Marlene Wagman-Geller

"As far back as I can remember, it was always on my bucket list, even before the term bucket list was coined,
to be a writer. It was a natural progression to want to go from reading books to writing one."

Free to Be…

Jun 21, 2020 by Marlene Wagman-Geller

     

Did you ever attend a party and were worried that you were overdressed, underdressed, badly dressed? The anxiety of sticking out like the proverbial thumb because of unseemly attire is far better than feeling like you are forever trapped in the wrong anatomy. In 2018, Aimee Stephens, who suffered from gender dysphoria, sat in her wheelchair, accompanied by transgender activist actress, Laverne Cox, on the marble steps of the Supreme Court. A sea of supporters chanted her name, shouted their love. 

      Ms. Stephens was born in 1960, in Fayetteville, North Carolina, into a conservative Southern Baptist family. Shielded from exposure to the LGBT community, she was at a loss to comprehend her feelings of intense alienation. By the age of five, she knew she was “not like every other kid on the street.” 

       Graduating with degrees in religious education and mortuary science, Amy obtained a position at the Detroit-based R.G. & Harris funeral home in 2008. No one could have foreseen that her employment would place her in the eye of a national storm. 
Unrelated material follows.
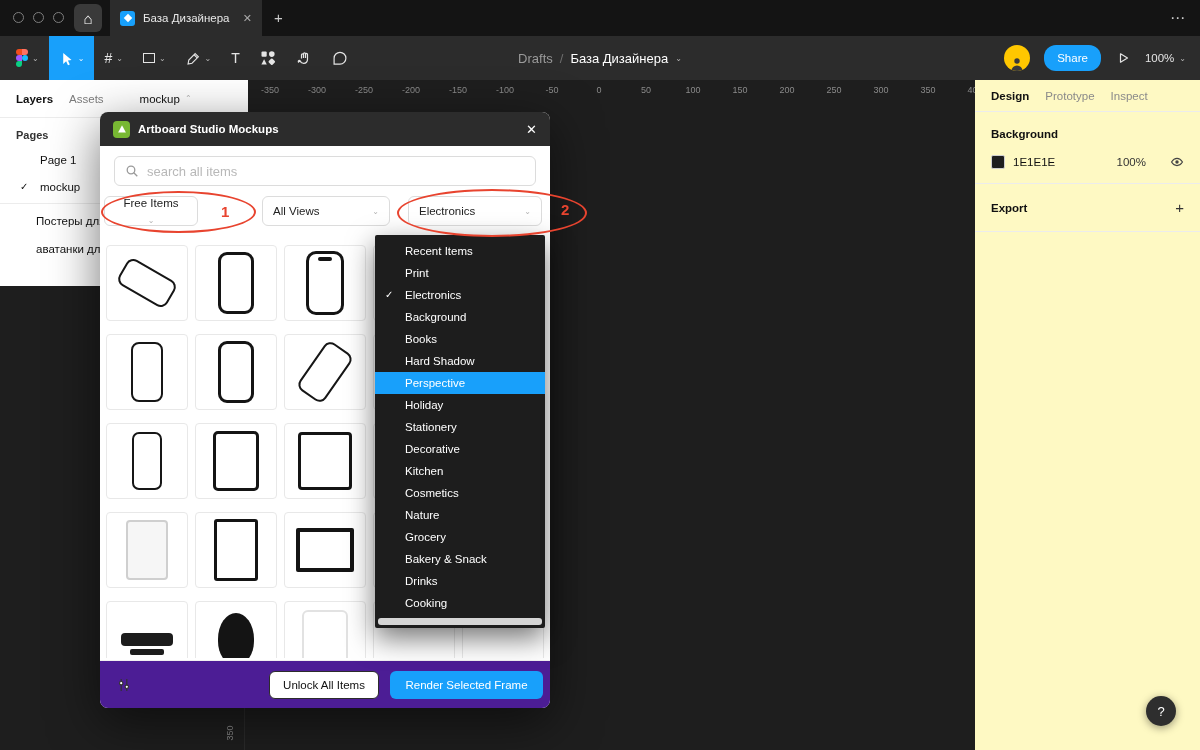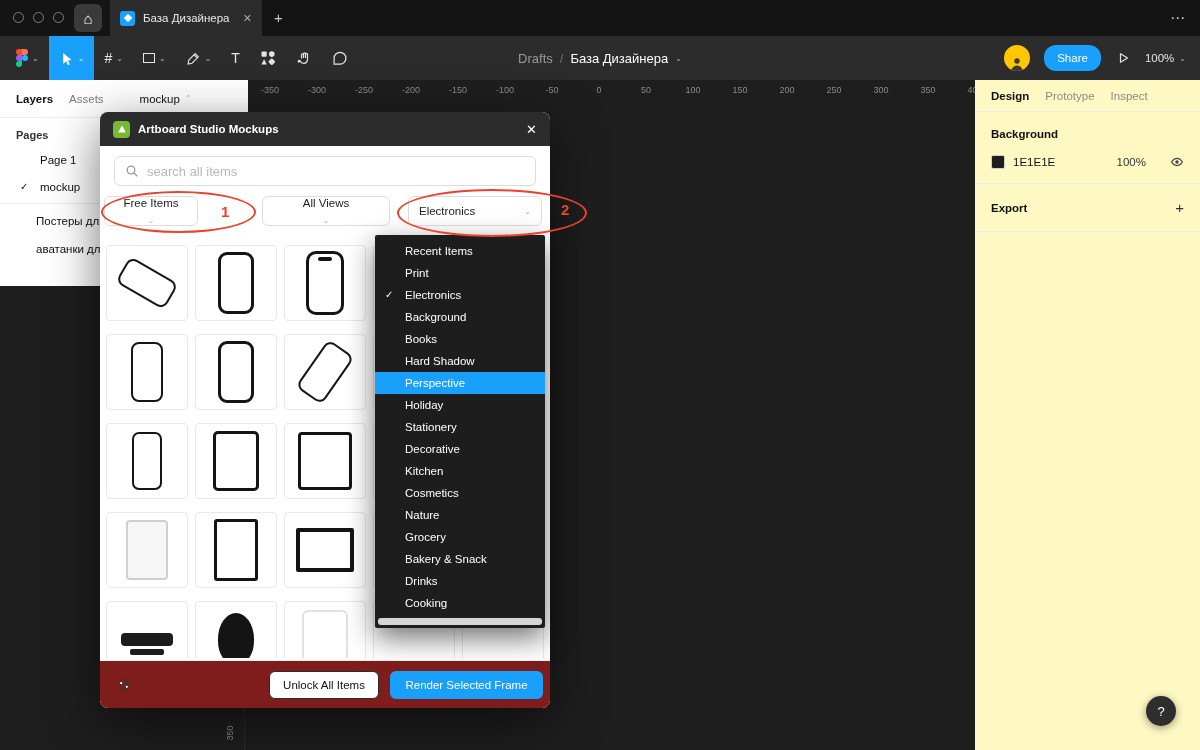"All Views" #f-views { flex-direction: column -> none }
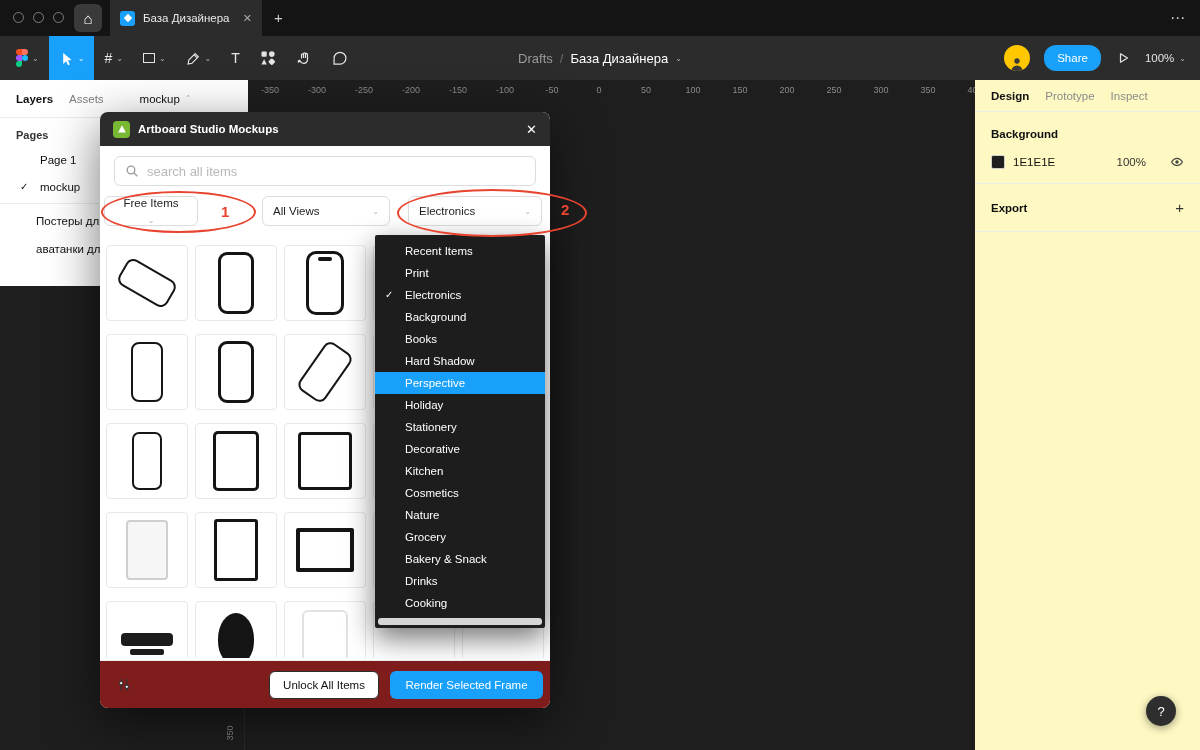"Unlock All Items" .modal-footer { background: #7f1d1d -> #4c1d95 }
         The following year, after coming out to her wife, Donna, Aimee embarked on a double life: she lived as a woman at home, as a man at work. However, living a lie at the funeral home made her feel as if she were being embalmed while still breathing. Flailing under the situation, one day she stood in her backyard, a gun in her hand, desperate to end her torment. What stopped her from pulling the trigger was the realization she was a good person, that she was not willing to leave her wife and daughter, Elizabeth.  

     In 2013, Aimee mustered her courage and wrote a letter to her colleagues and employer where she stated she was foregoing the name Anthony for Aimee, was trading her regulation suit and tie for the required skirt and blouse. She concluded, “I need to do this for myself and for my own peace of mind, and to end the agony in my soul.” She signed it, Aimee Australia Stephens. 

      Her employer, Thomas Rose, a self-described devout Christian, face assumed the color of his clientele. He fired Aimee as she would be violating his company’s dress code and violating God’s commands. She refused his offer of a severance packet on the principle that no one should be terminated because they did not identify with the gender assigned at birth.

        For the next decade, Aimee fought two battles: one against kidney disease, the other that made her the first transgender person to take her case to the Supreme Court. At age 59, Aimee entered hospice care, and passed away without learning the outcome of her landmark case.  

       R.G. & G.R. Harris Funeral Homes Inc. v. Equal Employment Opportunity Commission, despite dissent by Justices Samuel Alito, Brett Kavanaugh, and Clarence Thomas, decided in her favor, a fact that would have given Aimee, in death, the peace denied her in life. 

      Ms. Stephens, civil rights crusader, albeit with her own unique footsteps, followed the message of Marlo Thomas’ 1972 album, Free to be…You and Me.